### [AIM OF THE EXERCISE]
Transcribe every entry exactly; the images stay out.

(Data entries)
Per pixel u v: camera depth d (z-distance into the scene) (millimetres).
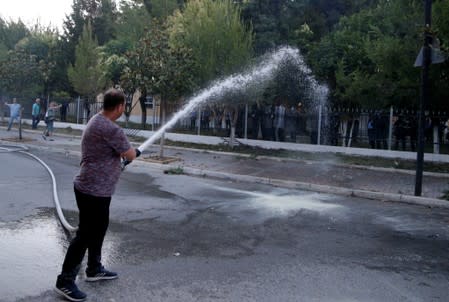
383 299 4578
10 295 4359
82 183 4453
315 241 6594
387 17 17016
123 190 10016
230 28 18172
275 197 9969
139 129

### [ANSWER SECTION]
Per pixel u v: camera depth d (z-distance into the scene) (millimetres).
383 299 4578
10 295 4359
82 183 4453
315 241 6594
387 17 17016
123 190 10016
230 28 18172
275 197 9969
139 129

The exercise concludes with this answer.